Editor’s Note: The above doesn’t cover all of the rules found in the manual, but should give you an idea as to how the game is played.
Honestly, this game isn’t all that complicated (which in some cases is a good thing). Most experienced gamers will see the game for what it is: a casual set collector. Not only are you collecting train cars in the short-term to complete objectives, but you’re also trying to collect objective cards of a particular type in order to fulfill your contract. In other words, A leads to B which leads to C. Players earn a “company symbol” simply by completing an objective (the company symbol is listed on the bottom left corner of the card), though they can also earn matching company tokens via certain character cards. Earning the right amount of a certain company symbol can potentially fulfill your contract and push you ahead to victory, though everyone’s agenda will be slightly different.
From a strategic standpoint, “Continental Express” offers very little. Your choices will be limited to three cards when you have no banknotes available to you and the more players you add, the less you can plan ahead. In a four player game, for example, you can only hope that the card you need is still there by the time your turn rolls around again. In a two player game, things are slightly less chaotic. Speaking of choices, you’ll either be collecting a car, a banknote, or a character card. Again, not a whole lot of strategy here…banknotes expand your options a bit but also earn you VP at the game’s end, making them highly valuable. Character cards give players special abilities and cars simply allow you to complete objectives.

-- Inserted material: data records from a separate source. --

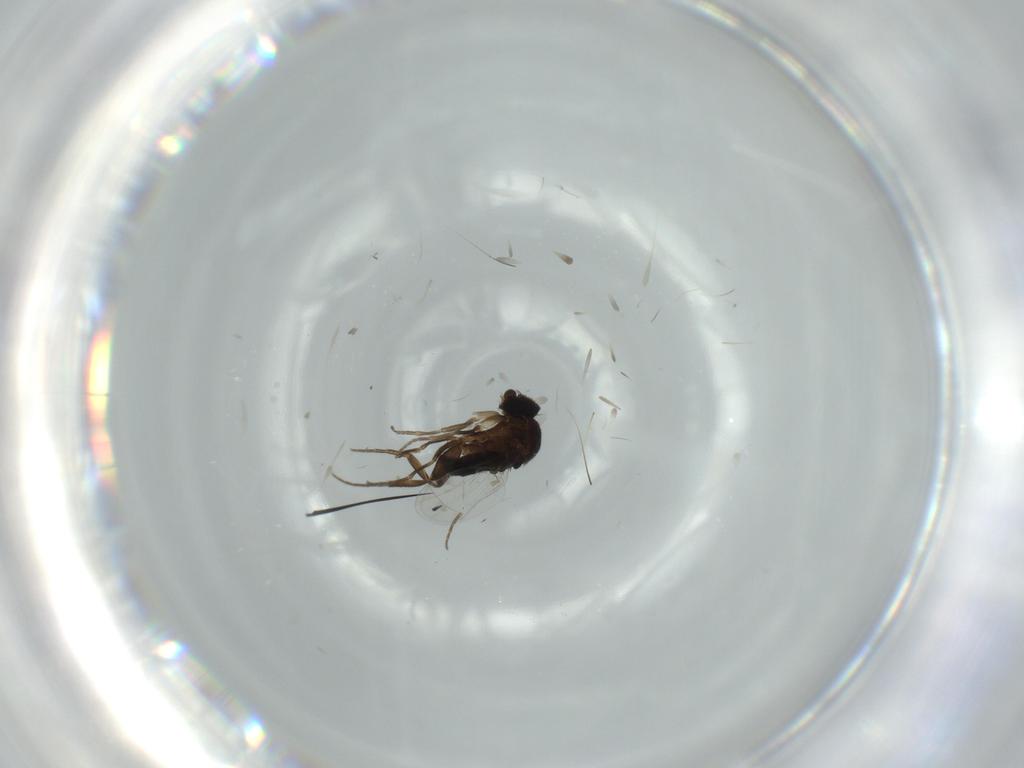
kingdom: Animalia
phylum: Arthropoda
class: Insecta
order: Diptera
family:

I found that what I took often depended on the situation and what was available at the time…I rarely thought about the long-term.
To be fair, the “long-term” lasts twenty minutes. Had this game been priced at $30 or $40, I would have taken issue with its simplicity. Currently, you can find it on Amazon for about $15, which is about right for what market the game is aimed at: casual/light strategy gamers who want a quick micro-game fix. When looked at in that light, “Continental Express” is a safe-buy. Folks who are looking for something a bit more strategic and in-depth may do well to pass on this one, though I suppose it might serve as a good filler in between longer play sessions. Personally, I find it to be a charming little game that is not only train-themed (a plus) but is relatively quick to set up and clean up. If you have kids, you’ll know just how valuable a commodity “time” really is.